• [TEXT EXCERPT]:
============

Ann-Marie MacDonald achieved considerable success as an actor and playwright before she rocketed to the best sellers lists with her first novel, Fall on Your Knees. She was born at the Canadian Forces Base in Baden-Baden, West Germany and grew up in several communities. Her Lebanese mother came from Sydney, Nova Scotia, and her father from nearby New Waterford. Fall on Your Knees draws upon her Lebanese and Cape Breton, N.S. heritage. Based on the success of her second novel, The Way the Crow Flies, the Canadian Booksellers Association nominated MacDonald for its 2004 Libris Award for Author of the Year.
MacDonald graduated from the National Theatre School in Montreal in 1980. She lives in Toronto and Montreal. On Dec. 27, 2018, MacDonald was appointed an Officer of the Order of Canada in recognition of her “multi-faceted contributions to the arts in Canada and for her advocacy of LGBTQ+ and women’s rights.”
Some of MacDonald’s playscripts are available as digital scripts from the Canadian Play Outlet.
Fiction
Adult Onset
Toronto: A.A. Knopf Canada, 2014.
PS8575 .D38 A63 2014
Publisher’s Synopsis (From the Penguin Random House Canada website)

============

• [STUDY MATERIAL]:
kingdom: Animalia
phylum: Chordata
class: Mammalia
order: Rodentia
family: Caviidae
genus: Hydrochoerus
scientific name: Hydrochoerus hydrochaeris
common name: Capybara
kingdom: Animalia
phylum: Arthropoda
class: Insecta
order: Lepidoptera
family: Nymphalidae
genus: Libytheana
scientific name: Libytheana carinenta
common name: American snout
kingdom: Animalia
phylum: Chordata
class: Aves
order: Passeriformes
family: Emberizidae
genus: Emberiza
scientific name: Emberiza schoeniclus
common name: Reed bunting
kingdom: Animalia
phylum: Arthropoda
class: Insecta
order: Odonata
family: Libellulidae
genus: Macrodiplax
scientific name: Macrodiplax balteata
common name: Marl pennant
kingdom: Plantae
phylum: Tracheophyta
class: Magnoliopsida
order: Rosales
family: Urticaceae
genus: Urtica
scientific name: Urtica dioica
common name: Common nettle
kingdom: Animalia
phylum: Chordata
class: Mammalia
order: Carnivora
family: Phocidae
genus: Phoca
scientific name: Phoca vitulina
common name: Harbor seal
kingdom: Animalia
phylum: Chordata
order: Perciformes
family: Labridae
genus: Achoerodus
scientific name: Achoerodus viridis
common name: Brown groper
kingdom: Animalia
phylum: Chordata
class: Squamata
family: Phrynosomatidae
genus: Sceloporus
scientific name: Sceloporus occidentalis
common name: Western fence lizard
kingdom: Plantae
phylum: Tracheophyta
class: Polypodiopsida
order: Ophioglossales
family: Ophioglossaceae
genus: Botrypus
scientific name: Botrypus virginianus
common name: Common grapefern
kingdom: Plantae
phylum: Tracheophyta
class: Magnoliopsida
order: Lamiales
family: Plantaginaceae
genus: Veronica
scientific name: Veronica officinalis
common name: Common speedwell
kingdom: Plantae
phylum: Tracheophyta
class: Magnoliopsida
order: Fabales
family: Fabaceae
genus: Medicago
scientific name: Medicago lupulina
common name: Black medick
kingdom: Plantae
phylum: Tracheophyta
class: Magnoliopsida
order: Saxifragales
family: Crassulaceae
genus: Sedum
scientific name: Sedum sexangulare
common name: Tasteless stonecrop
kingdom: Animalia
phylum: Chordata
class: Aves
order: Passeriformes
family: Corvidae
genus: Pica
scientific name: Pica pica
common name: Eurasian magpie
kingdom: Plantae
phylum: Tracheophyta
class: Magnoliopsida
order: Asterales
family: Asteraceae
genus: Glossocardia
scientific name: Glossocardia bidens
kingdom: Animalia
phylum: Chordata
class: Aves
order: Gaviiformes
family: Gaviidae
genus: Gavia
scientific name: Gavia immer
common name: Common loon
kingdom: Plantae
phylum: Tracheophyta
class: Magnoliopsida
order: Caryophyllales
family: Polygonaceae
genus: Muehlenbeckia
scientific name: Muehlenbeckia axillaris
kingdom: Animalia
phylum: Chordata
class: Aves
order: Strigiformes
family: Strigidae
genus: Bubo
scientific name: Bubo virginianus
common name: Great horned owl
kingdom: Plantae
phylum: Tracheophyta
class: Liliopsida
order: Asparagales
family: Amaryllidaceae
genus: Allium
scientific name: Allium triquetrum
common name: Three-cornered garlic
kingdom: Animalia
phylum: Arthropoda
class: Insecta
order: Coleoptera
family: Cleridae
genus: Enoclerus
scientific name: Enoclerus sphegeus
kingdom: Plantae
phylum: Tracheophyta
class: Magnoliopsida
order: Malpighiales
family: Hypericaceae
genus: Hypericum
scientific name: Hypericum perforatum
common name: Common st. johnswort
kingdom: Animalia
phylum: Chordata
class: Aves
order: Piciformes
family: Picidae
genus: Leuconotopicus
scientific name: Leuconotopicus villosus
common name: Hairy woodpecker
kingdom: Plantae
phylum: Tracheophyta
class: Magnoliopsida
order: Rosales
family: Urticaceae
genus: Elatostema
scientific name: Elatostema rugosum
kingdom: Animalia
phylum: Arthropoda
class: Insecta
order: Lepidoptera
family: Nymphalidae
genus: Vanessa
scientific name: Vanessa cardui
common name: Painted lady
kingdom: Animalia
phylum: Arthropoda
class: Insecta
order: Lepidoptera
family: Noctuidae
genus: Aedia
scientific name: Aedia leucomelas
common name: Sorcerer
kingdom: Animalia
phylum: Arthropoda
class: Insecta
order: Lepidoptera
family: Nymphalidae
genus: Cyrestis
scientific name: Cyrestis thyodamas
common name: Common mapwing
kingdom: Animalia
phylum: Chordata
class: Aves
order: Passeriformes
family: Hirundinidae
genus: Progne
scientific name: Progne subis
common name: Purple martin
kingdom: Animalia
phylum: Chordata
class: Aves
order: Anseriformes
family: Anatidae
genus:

============

• [EXERCISE INSTRUCTIONS]:
(a) Quote the Ann-Marie MacDonald profile word for word, starting with "MacDonald graduated from" and going on through "Canadian Play Outlet.".
(b) Continue the Ann-Marie MacDonald profile from the point where it stops.

• [EXPECTED OUTPUTS]:
(a)
MacDonald graduated from the National Theatre School in Montreal in 1980. She lives in Toronto and Montreal. On Dec. 27, 2018, MacDonald was appointed an Officer of the Order of Canada in recognition of her “multi-faceted contributions to the arts in Canada and for her advocacy of LGBTQ+ and women’s rights.”
Some of MacDonald’s playscripts are available as digital scripts from the Canadian Play Outlet.

(b)
Mary Rose MacKinnon—nicknamed MR or “Mister”—is a successful author who has opted to put aside her career in her 40s and devote herself to her young family. She lives in a comfortable urban neighbourhood with her partner, a busy theatre director, and their two children, trying valiantly and often hilariously to balance the demands of (mostly) solo parenting with the needs of her relentlessly spry but elderly parents. As a child, she suffered from an illness, long since cured and “filed separately” in her mind. But as domestic frustrations mount, she experiences a flare-up of forgotten symptoms which compel her to rethink her own childhood. Over the course of one outwardly ordinary week, Mister’s world threatens to unravel, as the spectre of violence raises its head with dangerous implications for her and her children. Crafted with humour and unerring emotional accuracy, Adult Onset is a contemporary tale by turns searing and uplifting.
Awards and Honours
2015 Lambda Literary Award–Lesbian General Fiction (Finalist)
Fiction
Fall on Your Knees
Toronto: A.A. Knopf Canada, 1996.
Toronto: Vintage Canada, 1997.
PS8575 .D38 F3 1997
Publisher’s Synopsis (From the Penguin Random House Canada website)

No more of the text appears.